Courir après l’amour

Sophie Desmarais interprète Sarah, une coureuse de demi-fond, peu loquace et dévouée à son sport.
Photo: Films Séville Sophie Desmarais interprète Sarah, une coureuse de demi-fond, peu loquace et dévouée à son sport.

Il y a beaucoup à admirer dans Sarah préfère la course. La vigueur de l’écriture en demi-teintes et à demi-mot, la rigueur de la mise en scène sobre et expressive, la beauté austère de la photographie, la qualité de l’interprétation dans la retenue, jamais artificielle. À aimer ? C’est une autre histoire.

Le premier long-métrage de Chloé Robichaud n’est pas à proprement parler un film aimable, qui flatte le spectateur dans le sens de ses attentes. Son héroïne, une coureuse de demi-fond peu loquace et dévouée à son sport, jouée par la brillante Sophie Desmarais - dont le regard félin rappelle celui de Pascale Bussières -, n’a pas non plus le contact facile. Qu’à cela ne tienne. Robichaud ne nous invite pas à l’aimer ou à l’adopter, comme on le ferait d’un animal de compagnie, mais à la découvrir, dans toute sa complexité, et à lui céder de l’espace pour exister. À cet égard, son film constitue une vraie belle réussite.


Sarah pourrait être la petite soeur de l’héroïne du film de Manon Briand 2 secondes, une cycliste extrême jouée par Charlotte Laurier. Aux antipodes sur le plan artistique, les deux films parlent en canon de dépassement athlétique et de sexualité sublimée, à travers une odyssée initiatique inspirée, sur les plans du rythme et de la construction, par la discipline sportive en question.


2 secondes dévalait les pentes. Sarah préfère la course avance sûrement mais à pas lents (paradoxe bien trouvé) sur une piste de course délimitée par deux courbes.


Sarah quitte le confort de sa banlieue de Québec et le giron d’une mère cassante (Hélène Florent) pour Montréal, où elle s’est fait offrir une place au sein du club d’athlétisme de l’Université McGill dirigé par une dame de fer (Micheline Lanctôt, en forme). Pour aplanir les difficultés, son ami Antoine (Jean-Sébastien Courchesne) emménage avec elle puis, afin de lui permettre de se consacrer à son sport sans soucis financiers, lui propose un mariage blanc qui lui donnera accès au régime des prêts et bourses.
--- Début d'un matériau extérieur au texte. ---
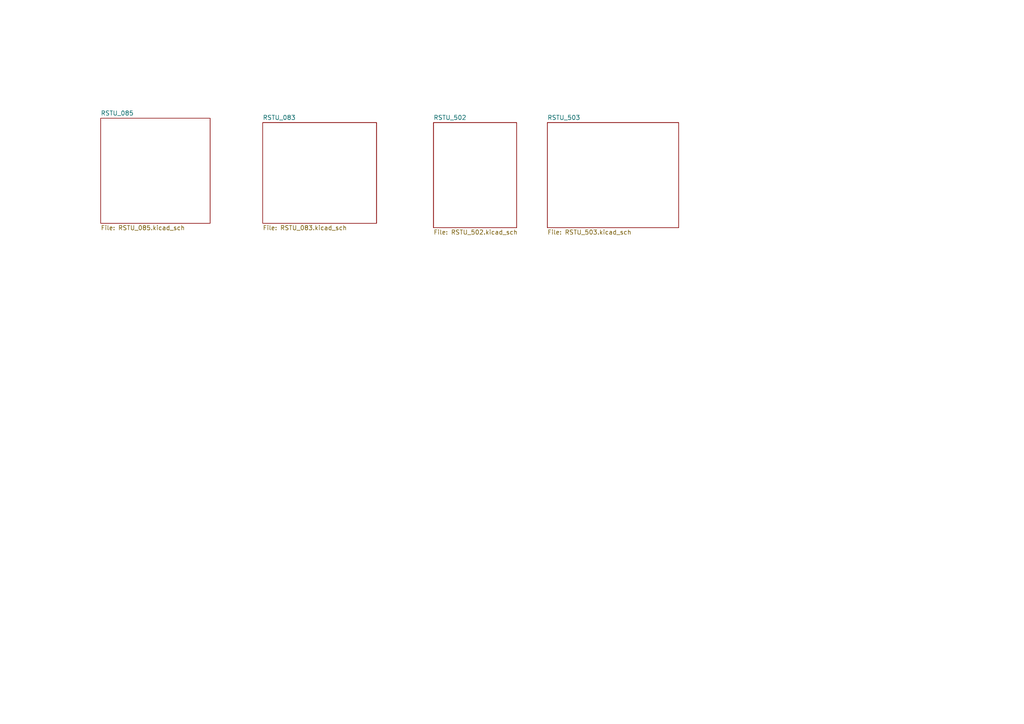
<source format=kicad_sch>
(kicad_sch (version 20230121) (generator eeschema)

  (uuid 229eff27-b972-4406-a86e-8362f0a5318d)

  (paper "A4")

  


  (sheet (at 29.21 34.29) (size 31.75 30.48) (fields_autoplaced)
    (stroke (width 0.1524) (type solid))
    (fill (color 0 0 0 0.0000))
    (uuid 4eb462bb-bd8d-43c3-bd09-e6e4ca7fb67b)
    (property "Sheetname" "RSTU_085" (at 29.21 33.5784 0)
      (effects (font (size 1.27 1.27)) (justify left bottom))
    )
    (property "Sheetfile" "RSTU_085.kicad_sch" (at 29.21 65.3546 0)
      (effects (font (size 1.27 1.27)) (justify left top))
    )
    (instances
      (project "RSTU"
        (path "/229eff27-b972-4406-a86e-8362f0a5318d" (page "5"))
      )
    )
  )

  (sheet (at 125.73 35.56) (size 24.13 30.48) (fields_autoplaced)
    (stroke (width 0.1524) (type solid))
    (fill (color 0 0 0 0.0000))
    (uuid 69785bb6-cd60-42b0-925e-efbfe0adb5b9)
    (property "Sheetname" "RSTU_502" (at 125.73 34.8484 0)
      (effects (font (size 1.27 1.27)) (justify left bottom))
    )
    (property "Sheetfile" "RSTU_502.kicad_sch" (at 125.73 66.6246 0)
      (effects (font (size 1.27 1.27)) (justify left top))
    )
    (instances
      (project "RSTU"
        (path "/229eff27-b972-4406-a86e-8362f0a5318d" (page "2"))
      )
    )
  )

  (sheet (at 158.75 35.56) (size 38.1 30.48) (fields_autoplaced)
    (stroke (width 0.1524) (type solid))
    (fill (color 0 0 0 0.0000))
    (uuid 959f5d87-fdcf-40ee-85ba-bcc96652ae45)
    (property "Sheetname" "RSTU_503" (at 158.75 34.8484 0)
      (effects (font (size 1.27 1.27)) (justify left bottom))
    )
    (property "Sheetfile" "RSTU_503.kicad_sch" (at 158.75 66.6246 0)
      (effects (font (size 1.27 1.27)) (justify left top))
    )
    (instances
      (project "RSTU"
        (path "/229eff27-b972-4406-a86e-8362f0a5318d" (page "4"))
      )
    )
  )

  (sheet (at 76.2 35.56) (size 33.02 29.21) (fields_autoplaced)
    (stroke (width 0.1524) (type solid))
    (fill (color 0 0 0 0.0000))
    (uuid ea7003b5-67cc-4231-b39f-7a547770386c)
    (property "Sheetname" "RSTU_083" (at 76.2 34.8484 0)
      (effects (font (size 1.27 1.27)) (justify left bottom))
    )
    (property "Sheetfile" "RSTU_083.kicad_sch" (at 76.2 65.3546 0)
      (effects (font (size 1.27 1.27)) (justify left top))
    )
    (instances
      (project "RSTU"
        (path "/229eff27-b972-4406-a86e-8362f0a5318d" (page "3"))
      )
    )
  )

  (sheet_instances
    (path "/" (page "1"))
  )
)

</source>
Le mariage la libère, elle, mais l’enchaîne, lui, un peu plus à celle qu’il aime secrètement.


Le récit aborde sa première grande courbe dans une scène de karaoké mémorable, où Sarah subit la révélation de sa propre sexualité en entendant sa partenaire du club d’athlétisme (Geneviève Boivin-Roussy) chanter le classique tiré du film L’initiation : Un jour il viendra mon amour. L’image subjective (nous sommes dans le regard de Sarah) montre l’objet de sa fascination en plan serré, sur un mur nu, dans une sublime pose de pochette de vinyle vintage. Puis, au milieu de la chanson, point de bascule : la voix de son interprète originale, Diane Dufresne, prend d’assaut la piste sonore, comme l’amour dans le coeur de l’athlète déphasée qui, pour la première fois, entre en contact avec elle-même : « Ma vie sera comme une fleur/Qui s’ouvre à son bonheur ».


Avec un minimum d’effets et de manipulation, Robichaud tire avec cette scène d’anthologie le maximum de l’expression et de l’émotion. C’est dans cet instant de cinéma magique qu’on reconnaît ce qu’on ne pouvait que pressentir jusque-là, c’est-à-dire le très grand potentiel de cette cinéaste qui, à 25 ans, signe un film beau et achevé, jeune et mature, qui privilégie la mesure à l’emportement.